Die vom VfGH vorgenommene Rechtsauslegung der
§ 49 Abs 2 iVm § 48 Abs 2 bis 4 EisbG kann allerdings analog einer Gesetzesaufhebung gemäß
Art 139 Abs 6 und Art 140 Abs 7 B-VG Wirkung nur pro furturo bzw ex nunc besitzen. Aus Gründen der Rechtssicherheit kann sich die Wirkung der Änderung der Rechtsauslegung durch den VfGH nicht auf rechtskräftig abgeschlossene Verfahren beziehen. Dies ergibt sich bereits aus folgendem Größenschluss:

Wenn nicht einmal der Aufhebung eines Gesetzes durch den VfGH eine rechtskraftdurchbrechende Wirkung zukommt, kann es eine solche rechtskraftdurch-brechende Wirkung umso weniger für eine bloße Änderung der Rechtsauslegung geben.

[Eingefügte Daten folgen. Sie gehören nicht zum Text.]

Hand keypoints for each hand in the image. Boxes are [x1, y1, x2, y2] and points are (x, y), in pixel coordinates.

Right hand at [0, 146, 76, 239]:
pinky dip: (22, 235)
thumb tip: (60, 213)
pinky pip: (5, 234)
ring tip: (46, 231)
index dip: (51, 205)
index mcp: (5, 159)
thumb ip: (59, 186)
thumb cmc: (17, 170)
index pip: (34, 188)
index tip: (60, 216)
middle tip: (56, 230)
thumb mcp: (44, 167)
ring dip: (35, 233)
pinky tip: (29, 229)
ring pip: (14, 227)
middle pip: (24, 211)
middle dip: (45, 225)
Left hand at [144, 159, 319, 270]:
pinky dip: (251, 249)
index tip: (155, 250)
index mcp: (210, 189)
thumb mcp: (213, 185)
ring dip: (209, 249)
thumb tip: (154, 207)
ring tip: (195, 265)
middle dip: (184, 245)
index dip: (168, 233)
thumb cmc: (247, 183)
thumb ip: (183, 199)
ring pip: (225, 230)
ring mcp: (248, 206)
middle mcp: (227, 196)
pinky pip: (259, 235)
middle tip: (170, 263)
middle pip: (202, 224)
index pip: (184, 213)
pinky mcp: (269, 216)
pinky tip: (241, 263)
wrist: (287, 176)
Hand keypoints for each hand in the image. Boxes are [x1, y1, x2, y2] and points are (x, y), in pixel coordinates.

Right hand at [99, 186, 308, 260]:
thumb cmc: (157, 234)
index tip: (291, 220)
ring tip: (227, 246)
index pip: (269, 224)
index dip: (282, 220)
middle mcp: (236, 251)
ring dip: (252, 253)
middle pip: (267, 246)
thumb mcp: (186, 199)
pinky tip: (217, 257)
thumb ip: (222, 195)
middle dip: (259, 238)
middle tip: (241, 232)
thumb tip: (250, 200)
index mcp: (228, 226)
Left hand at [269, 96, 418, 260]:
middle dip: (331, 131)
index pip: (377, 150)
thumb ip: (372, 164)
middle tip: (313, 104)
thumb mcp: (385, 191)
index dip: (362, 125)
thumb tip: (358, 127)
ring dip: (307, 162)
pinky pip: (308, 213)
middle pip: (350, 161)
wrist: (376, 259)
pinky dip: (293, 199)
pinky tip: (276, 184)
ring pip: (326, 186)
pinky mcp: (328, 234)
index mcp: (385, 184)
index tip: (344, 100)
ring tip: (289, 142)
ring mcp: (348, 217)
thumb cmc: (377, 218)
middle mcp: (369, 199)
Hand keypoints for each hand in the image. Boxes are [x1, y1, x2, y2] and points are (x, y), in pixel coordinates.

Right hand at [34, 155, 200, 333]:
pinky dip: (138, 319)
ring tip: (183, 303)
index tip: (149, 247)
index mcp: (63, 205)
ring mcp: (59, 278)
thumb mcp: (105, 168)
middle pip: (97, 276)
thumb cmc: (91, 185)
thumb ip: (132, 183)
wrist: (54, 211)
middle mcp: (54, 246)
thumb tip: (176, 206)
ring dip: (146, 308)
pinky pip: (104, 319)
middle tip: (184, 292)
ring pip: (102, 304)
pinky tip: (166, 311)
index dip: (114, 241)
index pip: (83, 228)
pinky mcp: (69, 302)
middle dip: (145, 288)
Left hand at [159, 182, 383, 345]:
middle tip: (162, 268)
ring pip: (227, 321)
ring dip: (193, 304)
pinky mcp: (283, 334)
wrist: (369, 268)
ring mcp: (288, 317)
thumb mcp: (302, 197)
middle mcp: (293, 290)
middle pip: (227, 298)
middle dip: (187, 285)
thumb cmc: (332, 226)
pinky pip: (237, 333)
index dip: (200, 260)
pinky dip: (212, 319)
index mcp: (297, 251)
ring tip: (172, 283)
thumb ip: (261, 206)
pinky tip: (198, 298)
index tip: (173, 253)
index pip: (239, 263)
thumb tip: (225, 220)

Auch aus dem Spruch des Erkenntnisses des VfGH
G 179/2019 ergibt sich keine (Bindungs)Wirkung der Behörden und Verwaltungsgerichte derart, dass den Trägern der Straßenbaulast Parteistellung auch in rechtskräftig abgeschlossenen Verfahren zukommen würde, sondern lautet der Spruch des Erkenntnisses lediglich darauf, dass die Anträge des Landesverwaltungsgerichts auf Gesetzesaufhebung zurück- bzw abgewiesen werden.

3. Des Weiteren äußert sich der VfGH zum Umfang der Kostenmasse der Kostenregelung des § 48 Abs 2 bis 4 iVm § 49 Abs 2 EisbG: „In die Kostenmasse sind – in sinngemäßer Anwendung des § 48 Abs 3 EisbG – jene Kosten einzubeziehen, die für die jeweilige behördliche angeordnete Sicherung des schienengleichen Eisenbahnüberganges erwachsen.“

Dies bedeutet, dass diejenigen Kosten in die Kostenmasse fallen, die zur Umsetzung der mit Bescheid von der Behörde angeordneten Sicherungsart erforderlich sind.